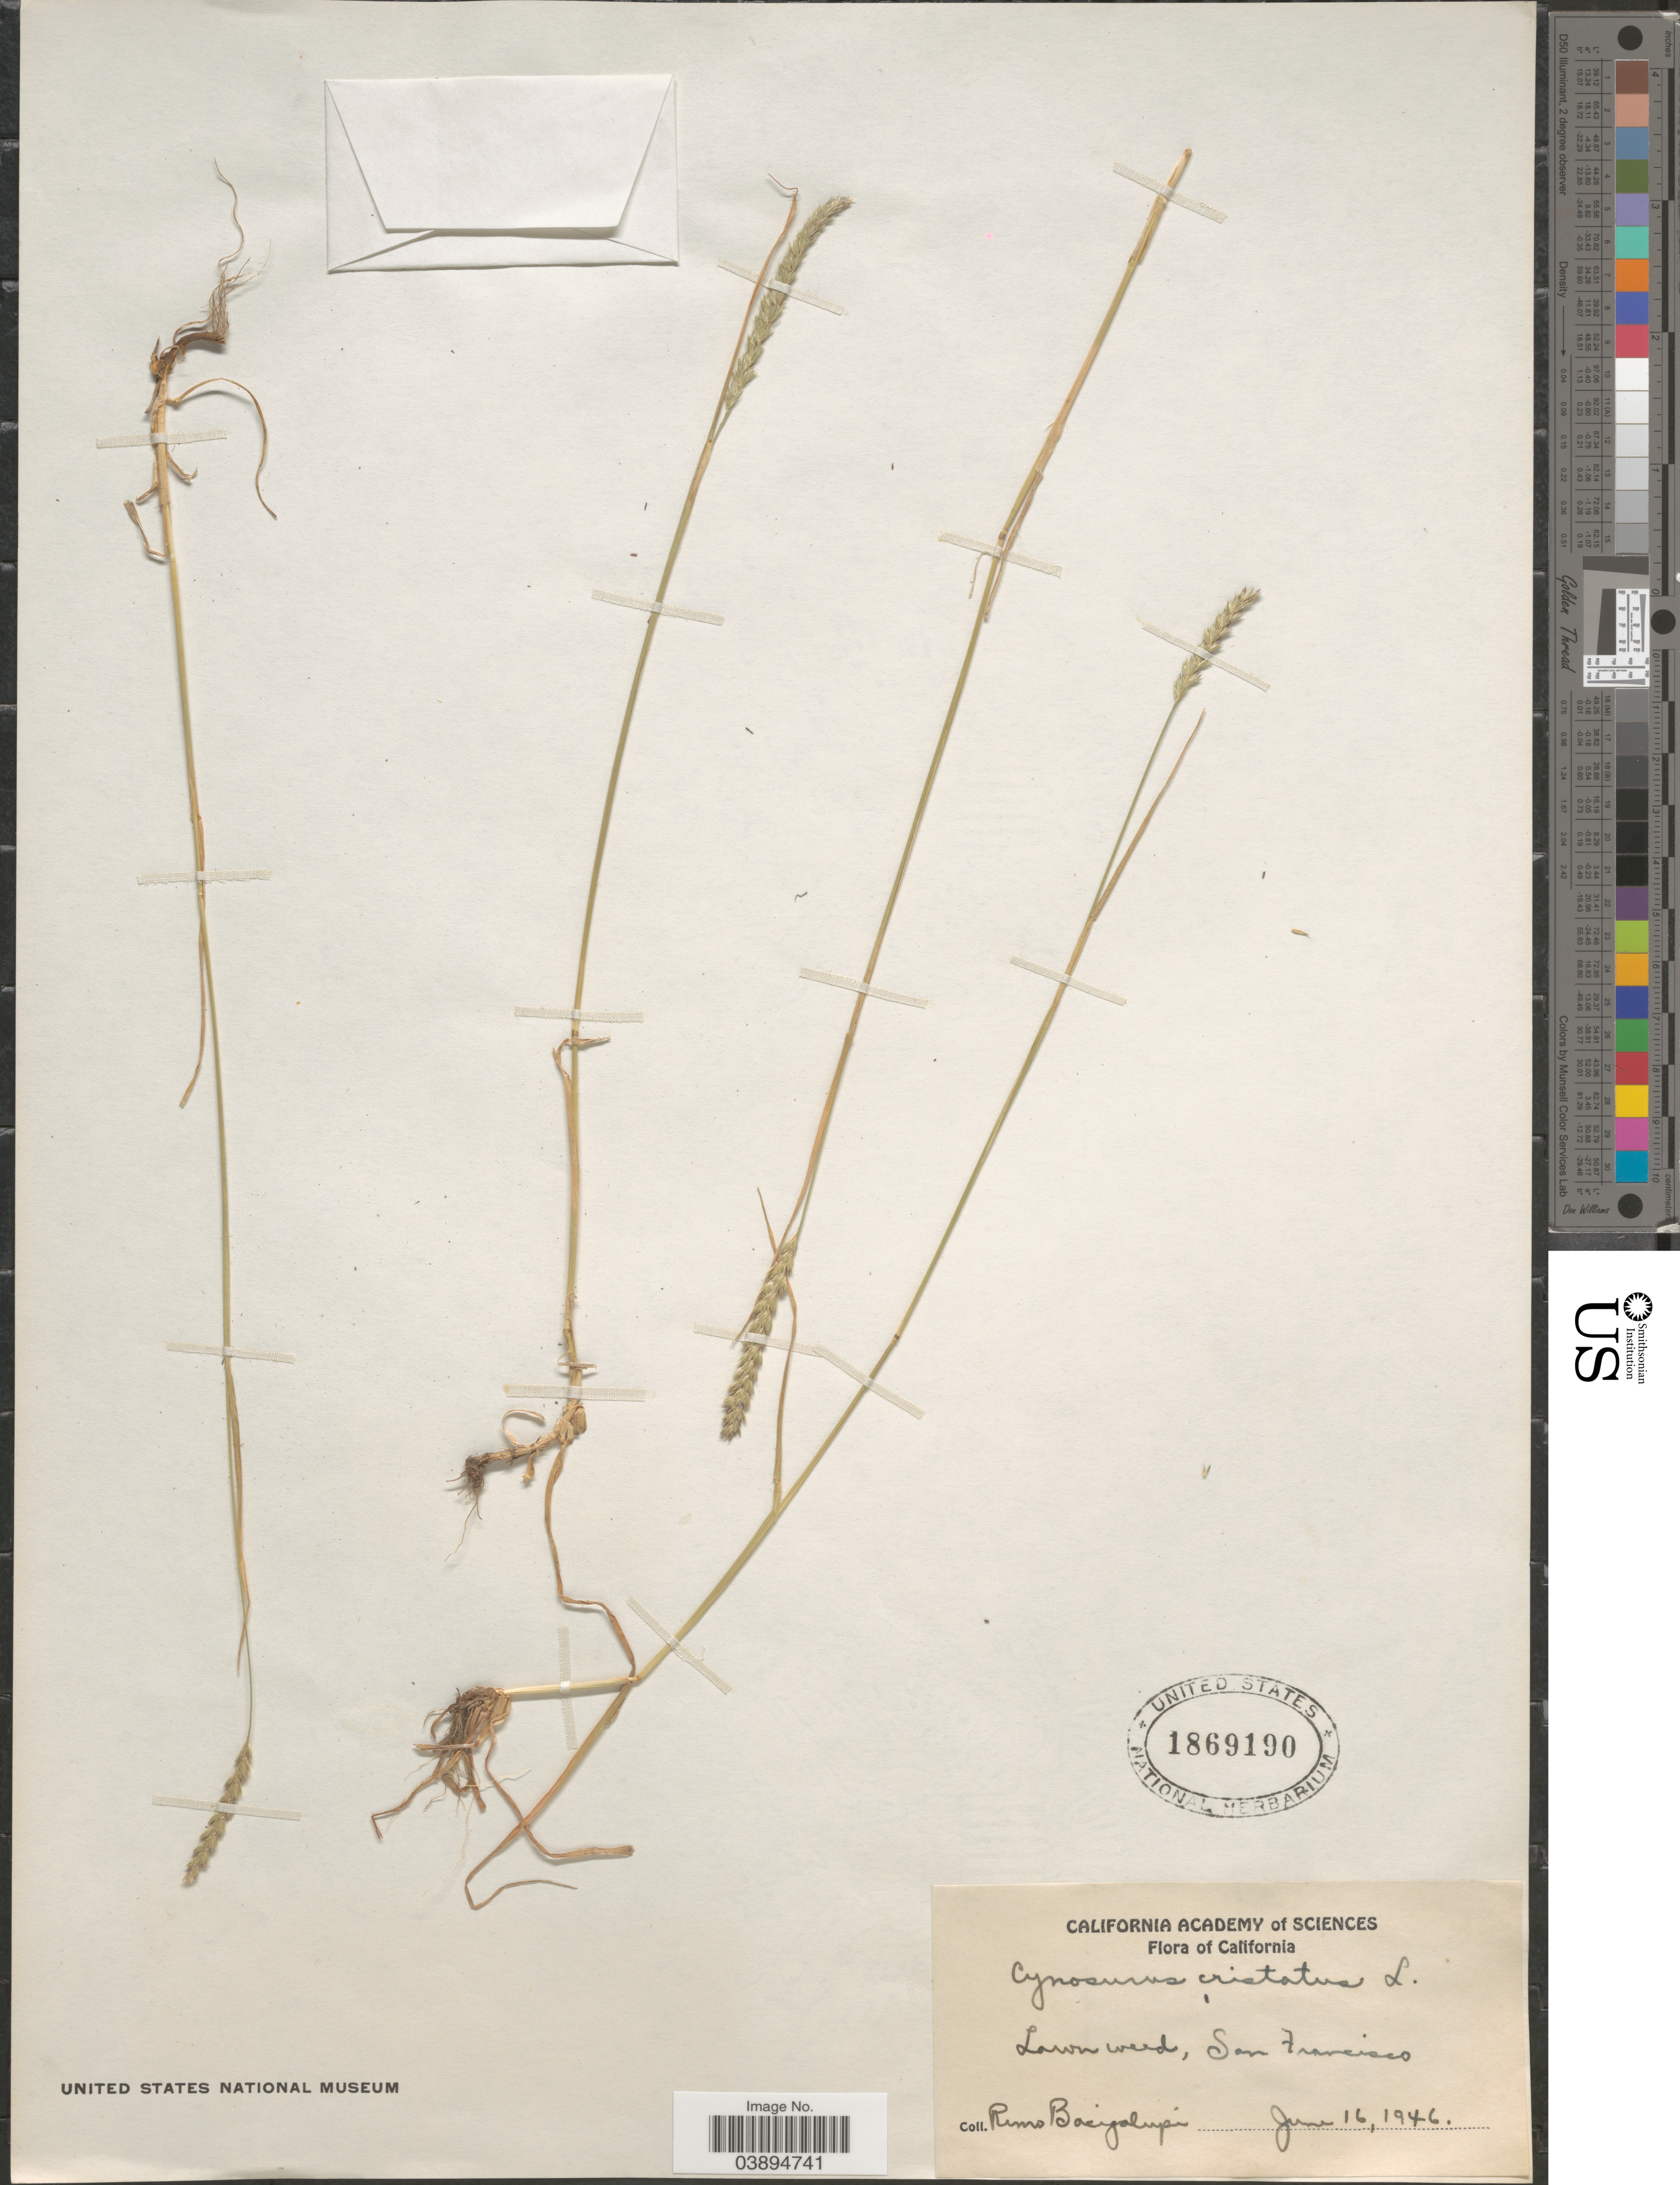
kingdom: Plantae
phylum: Tracheophyta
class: Liliopsida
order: Poales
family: Poaceae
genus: Cynosurus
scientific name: Cynosurus cristatus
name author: L.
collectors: R. Bacigalupi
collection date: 1946-06-16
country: United States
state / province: California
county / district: San Francisco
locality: Lawn weed, San Francisco.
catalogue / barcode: US 1869190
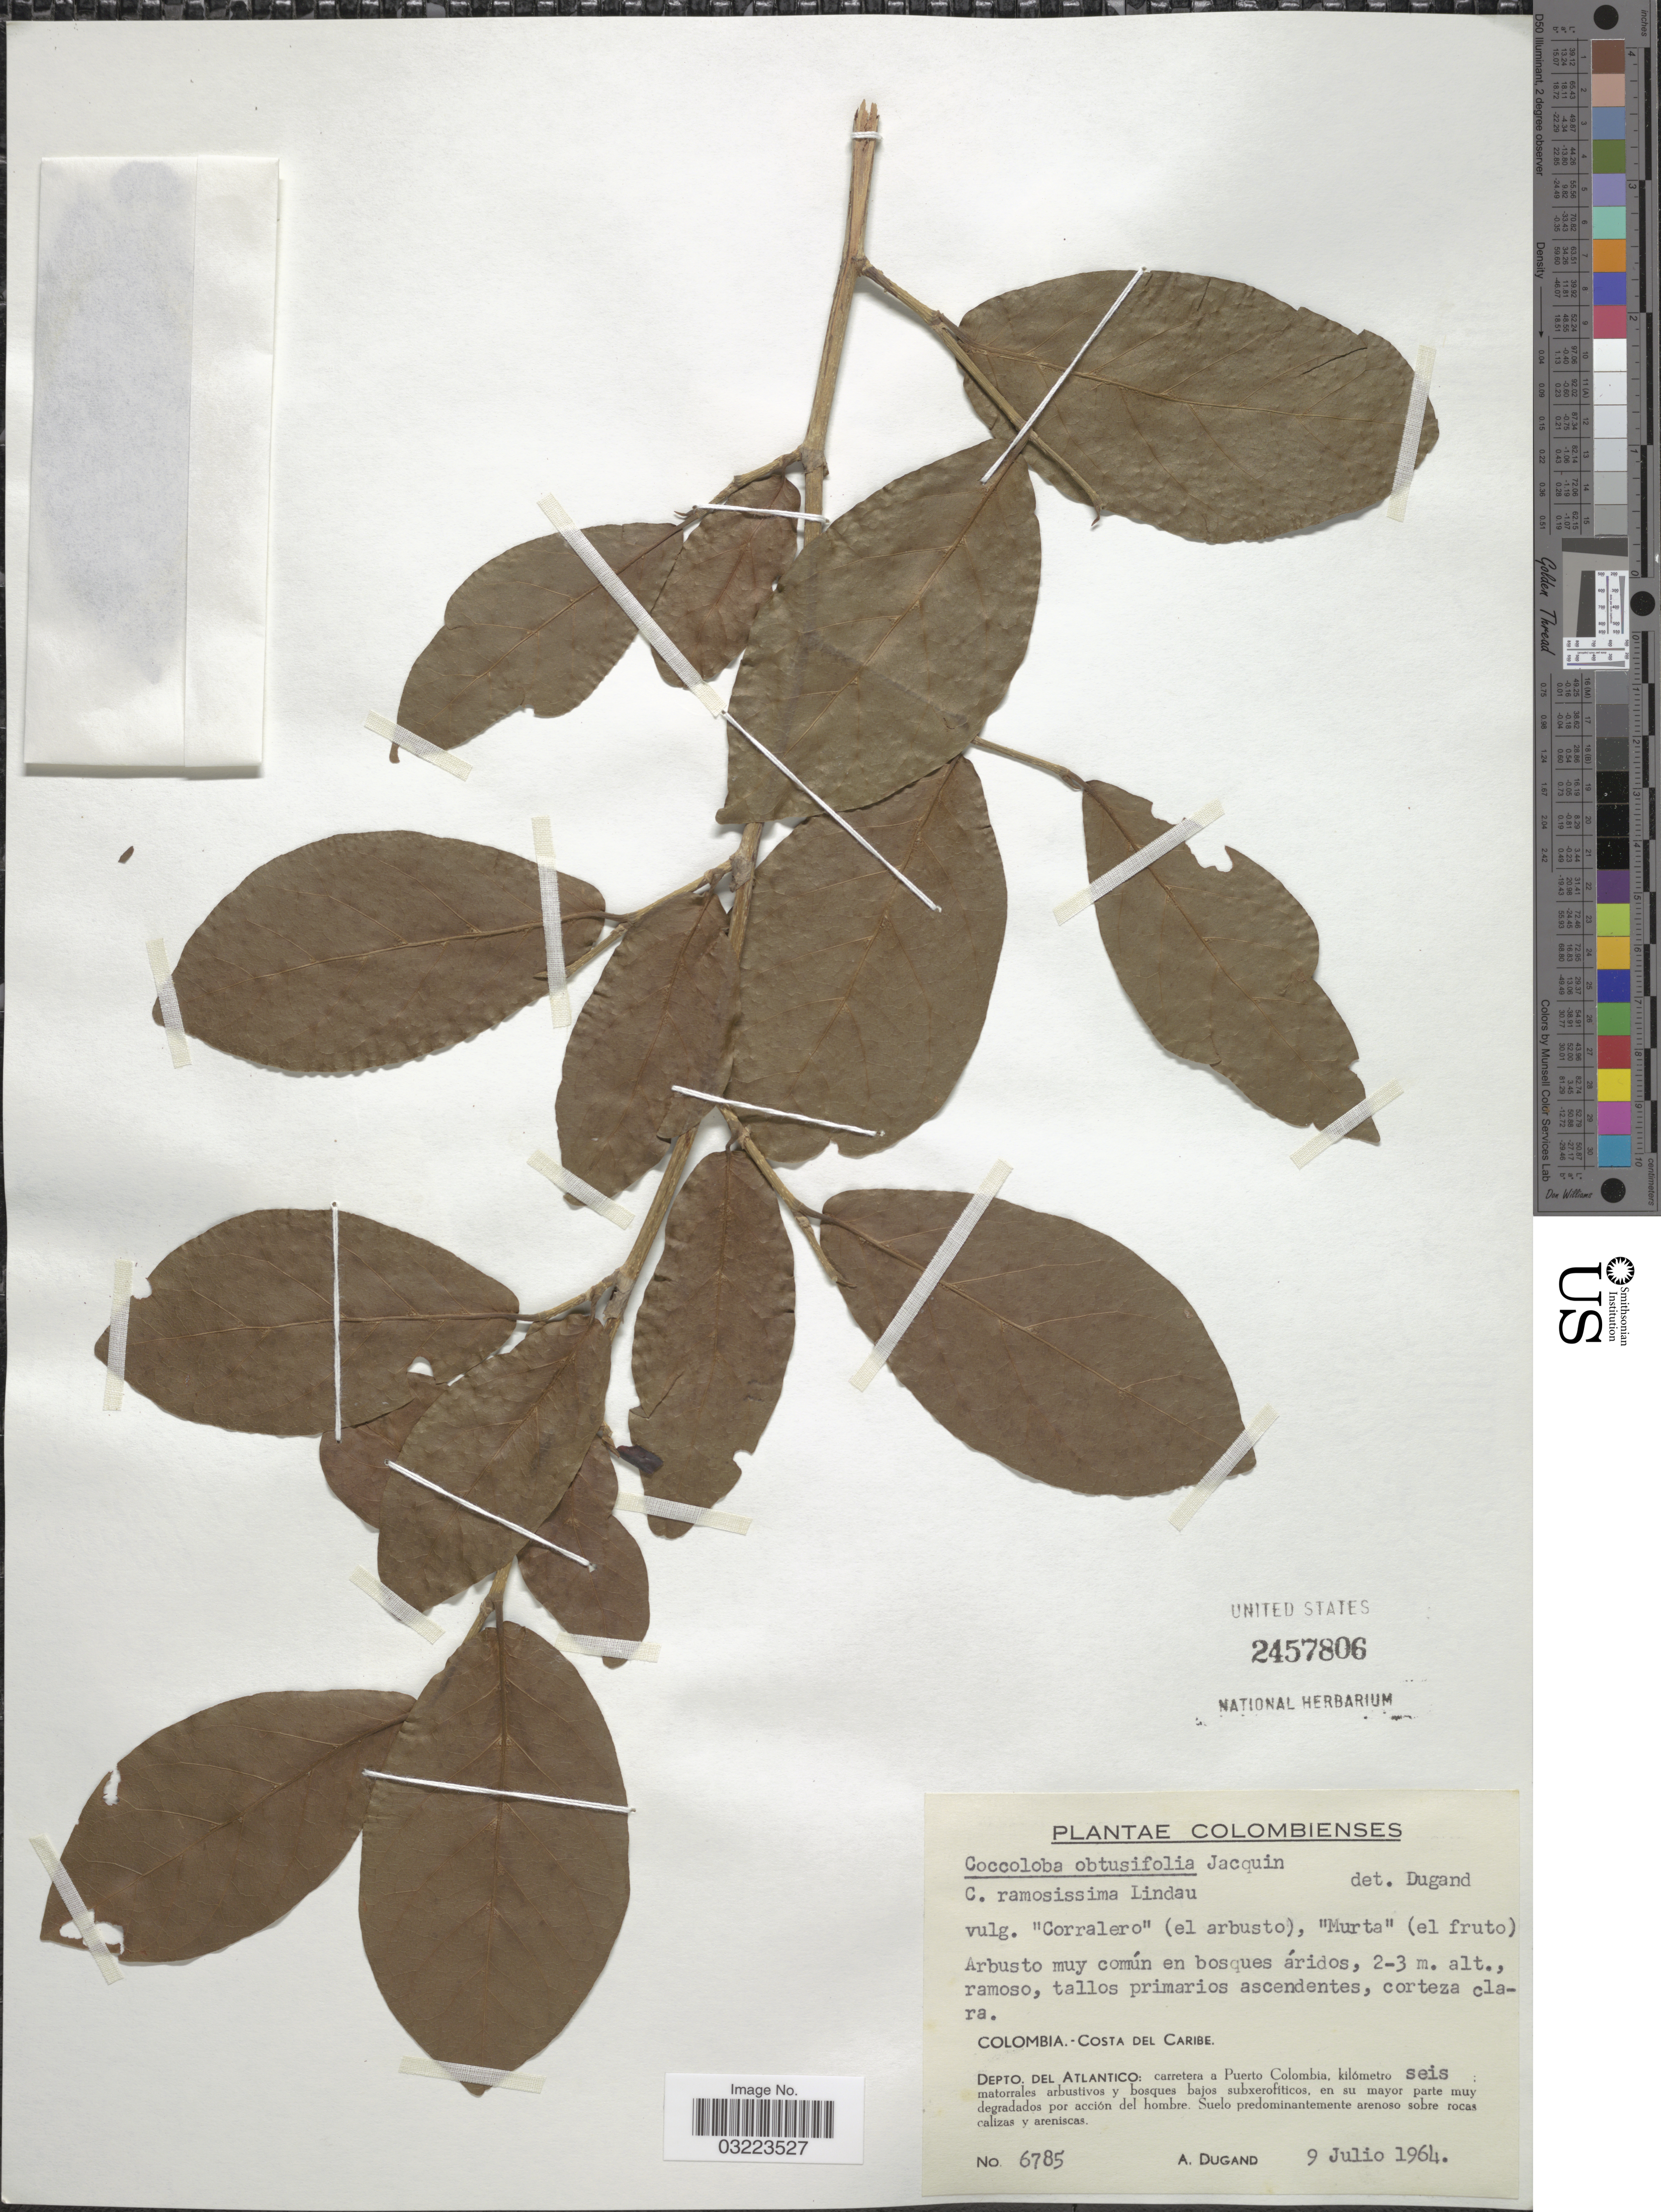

====

> What the task requires: Render every line of text in the rows above as a JSON list of strings, one string per line, leaving out blank lines and the pictures.

> Exercise answer:
[
  "kingdom: Plantae",
  "phylum: Tracheophyta",
  "class: Liliopsida",
  "order: Poales",
  "family: Poaceae",
  "genus: Cynosurus",
  "scientific name: Cynosurus cristatus",
  "name author: L.",
  "collectors: R. Bacigalupi",
  "collection date: 1946-06-16",
  "country: United States",
  "state / province: California",
  "county / district: San Francisco",
  "locality: Lawn weed, San Francisco.",
  "catalogue / barcode: US 1869190"
]